In mathematics, the Kähler differentials are a universal construction Ω¹_S/R associated to a ring homomorphism of commutative rings,

φ:R → S,

that provides an analogue of the construction of differential forms (1-forms). The idea is that there should be an S-module homomorphism

d:S → Ω¹_S/R

that is a derivation over R, that is best possible; and that this therefore should be a purely algebraic analogue of the exterior derivative. This approach was introduced by Erich Kähler, originally in the 1930s. It was adopted as standard, in commutative algebra and algebraic geometry, somewhat later, in particular given the need to adapt methods from geometry over the complex numbers, and their free use of calculus methods, to contexts where those are not available.

The actual construction of Ω¹_S/R can proceed by introducing formal generators ds for s in S, and imposing relations

• dr = 0 for r in R,
• d(s + t) = ds + dt,

and

• d(st) = sdt + tds.

Another equivalent construction, that makes sense in terms of affine schemes, is to take the ideal defining the diagonal I in the fiber product of Spec(S) with itself over Spec(R); and set

Ω¹_S/R = I/I².

This is more geometric, in the sense that the notion of first infinitesimal neighbourhood of the diagonal is thereby captured, via functions vanishing modulo functions vanishing at least to second order (see cotangent space for related details).
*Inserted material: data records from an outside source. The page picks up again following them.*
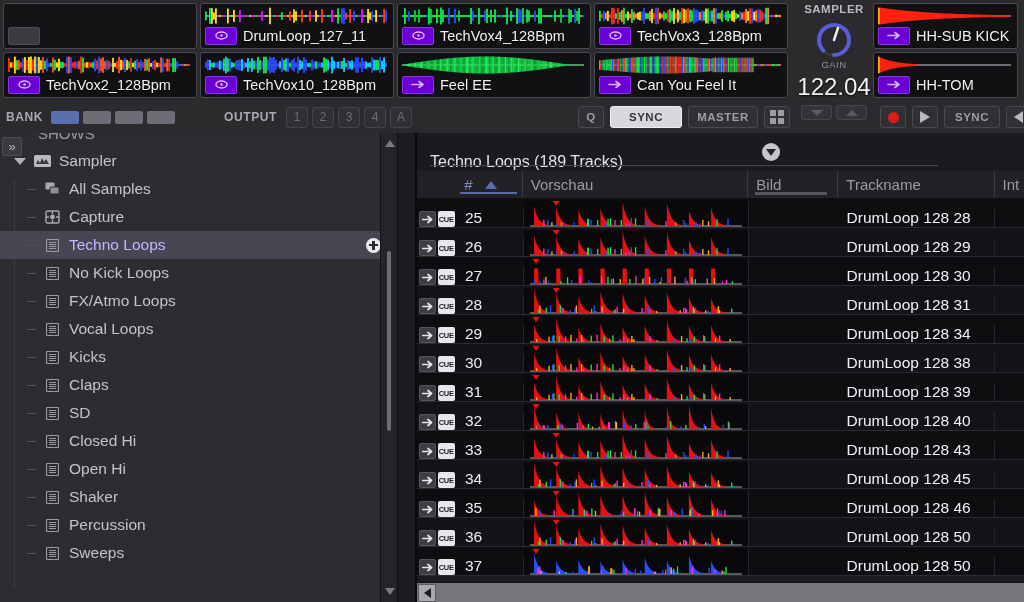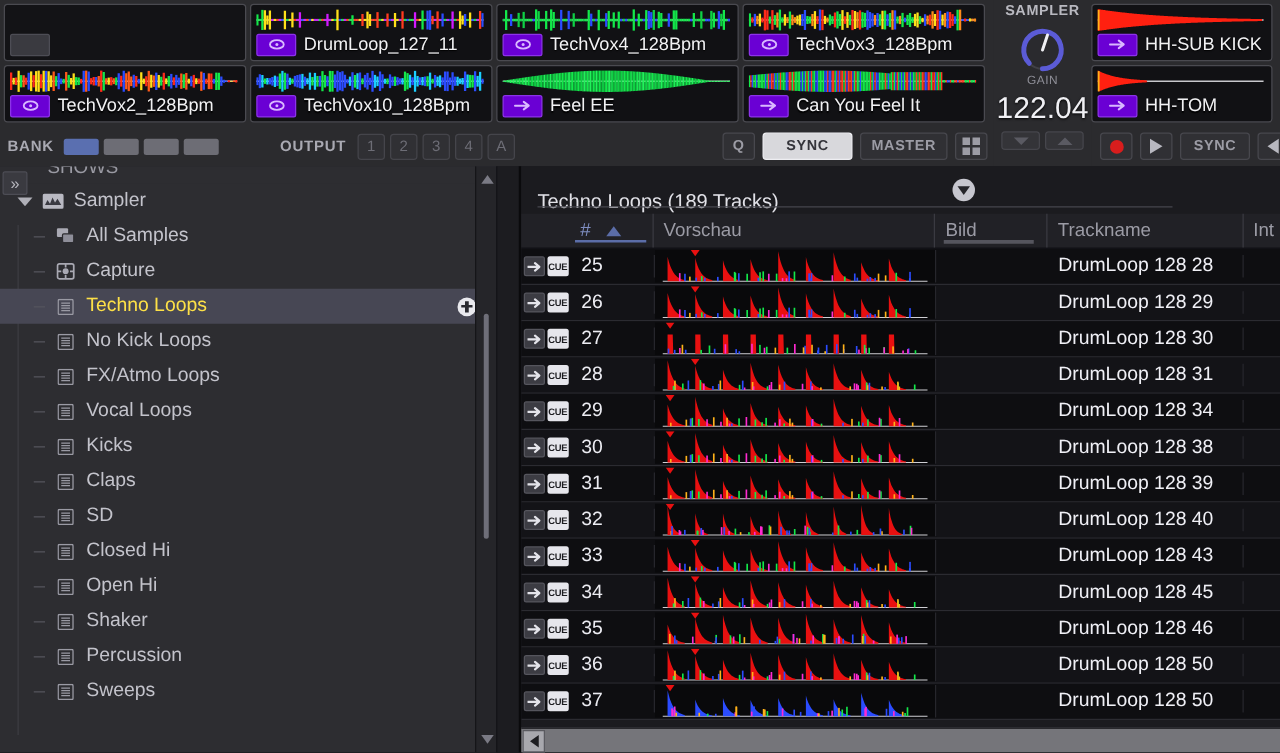--- a/index.html
+++ b/index.html
@@ -160,21 +160,21 @@
   }
   .tree-row {
     display: flex; align-items: center; height: 28px;
     padding-left: 16px; color: #c3c3cb; font-size: 15.5px;
     position: relative;
   }
   .tree-row.parent { padding-left: 14px; }
   .tree-row.child { padding-left: 44px; }
   .tree-row.selected {
     background: #474754;
-    color: #fde047;
+    color: #c4b5fd;
   }
   .tri-open {
     width:0;height:0;border-left:6px solid transparent;border-right:6px solid transparent;
     border-top:7px solid #b0b0b8; margin-right: 8px;
   }
   .ico {
     width: 17px; height: 15px; margin-right: 8px; flex: none;
     display: flex; align-items: center; justify-content: center;
   }
   .ico svg { display: block; }
@@ -257,21 +257,21 @@
   .col.c-prev { width: 231px; }
   .col.c-bild { width: 92px; }
   .col.c-bild .thumbline {
     position: absolute; left: 7px; bottom: 3px; width: 72px; height: 3px; background: #55555e;
   }
   .col.c-name { width: 160px; }
   .col.c-int { width: 30px; border-right: none; }
 
   .rows { position: relative; height: 382px; overflow: hidden; }
   .row {
-    display: flex; height: 29px; align-items: center;
+    display: flex; height: 29px; align-items: flex-end;
     border-bottom: 1px solid #2b2b31;
     background: #0e0e11;
   }
   .row:nth-child(even) { background: #131317; }
   .cell { display: flex; align-items: center; border-right: 1px solid #26262c; }
   .cell.c-cue { width: 38px; gap: 2px; padding-left: 2px; border-right: none; }
   .arrow-btn {
     width: 17px; height: 16px; border-radius: 2px;
     background: #3c3c43; border: 1px solid #55555d;
     display: flex; align-items: center; justify-content: center;

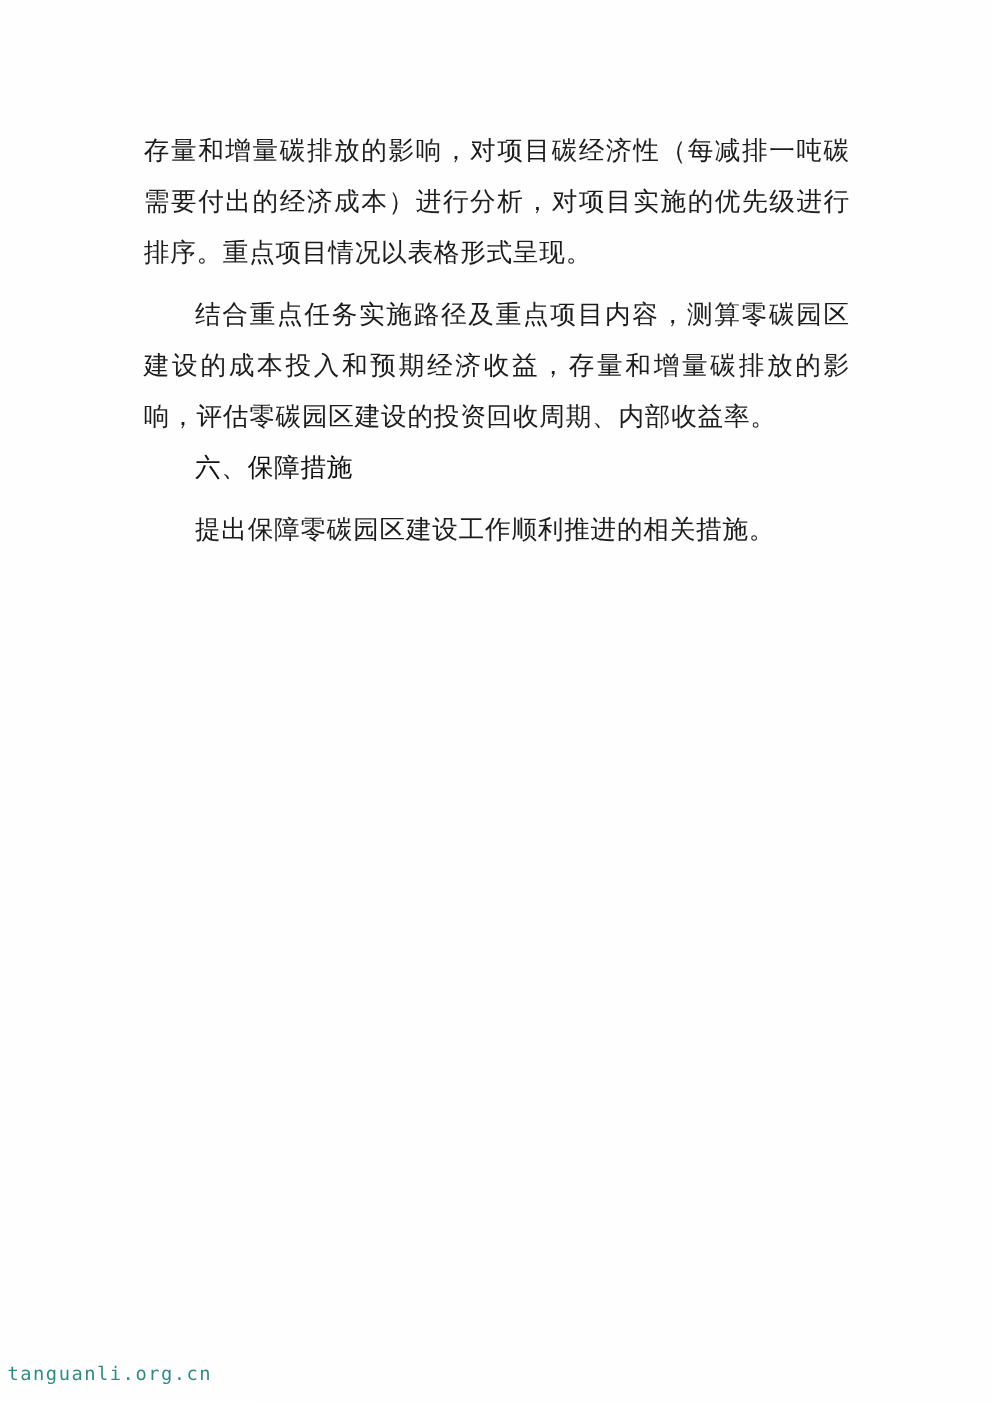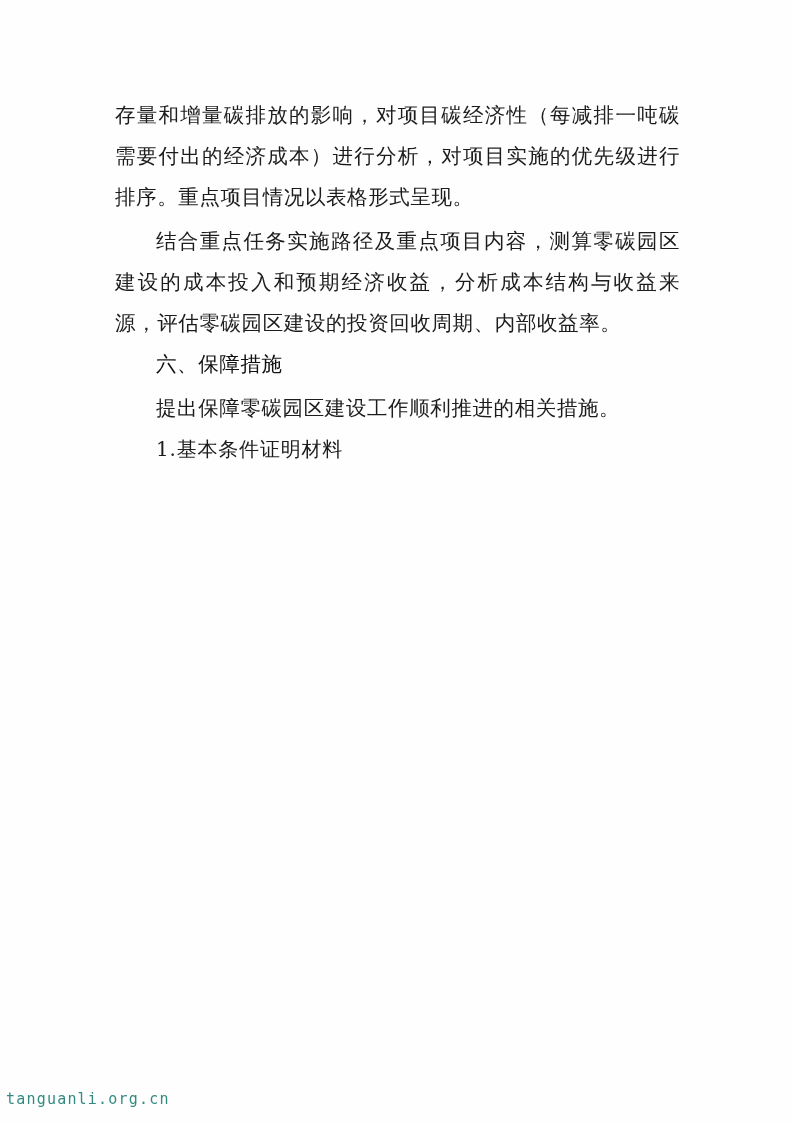--- a/index.html
+++ b/index.html
@@ -27,21 +27,21 @@
     top: 92px;
     left: 115px;
     width: 565px;
   }
   .para {
     font-size: 20.5px;
     line-height: 41px;
     letter-spacing: 0.6px;
     text-align: justify;
     text-justify: inter-ideograph;
-    margin: 3px 0 0 0;
+    margin: 8px 0 0 0;
     color: #1c1c1c;
   }
   .para.indent {
     text-indent: 41px;
   }
   .heading {
     font-size: 20.5px;
     line-height: 41px;
     letter-spacing: 0.6px;
     font-weight: normal;
@@ -69,25 +69,24 @@
   }
 </style>
 </head>
 <body>
 
 <div class="page">
   <div class="content">
 
     <p class="para">存量和增量碳排放的影响，对项目碳经济性（每减排一吨碳需要付出的经济成本）进行分析，对项目实施的优先级进行排序。重点项目情况以表格形式呈现。</p>
 
-    <p class="para indent">结合重点任务实施路径及重点项目内容，测算零碳园区建设的成本投入和预期经济收益，分析成本结构与收益来源，评估零碳园区建设的投资回收周期、内部收益率。</p>
+    <p class="para indent">结合重点任务实施路径及重点项目内容，测算零碳园区建设的成本投入和预期经济收益，存量和增量碳排放的影响，评估零碳园区建设的投资回收周期、内部收益率。</p>
 
     <h2 class="heading">六、保障措施</h2>
 
     <p class="para indent">提出保障零碳园区建设工作顺利推进的相关措施。</p>
 
 
-    <p class="listline">1.基本条件证明材料</p>
 
   </div>
 
   <div class="watermark">tanguanli.org.cn</div>
 </div>
 
 </body></html>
The universal property leads to a defining relation

Der_R(S,M) = Hom_S(Ω¹_S/R,M)

for any S-module M. As in the case of adjoint functors, though this isn't precisely an adjunction, the equality sign here means only that there is a (canonical) identification of the two sets. The LHS is the set of derivations over R, i.e. treating R as constants, of S into M.

To get Ω^p_S/R, the Kähler p-forms for p > 1, one takes the R-module exterior power of degree p. The behaviour of the construction under localization of a ring (applied to R and S) ensures that there is a geometric notion of sheaf of (relative) Kähler p-forms available for use in algebraic geometry, over any field as R, for example.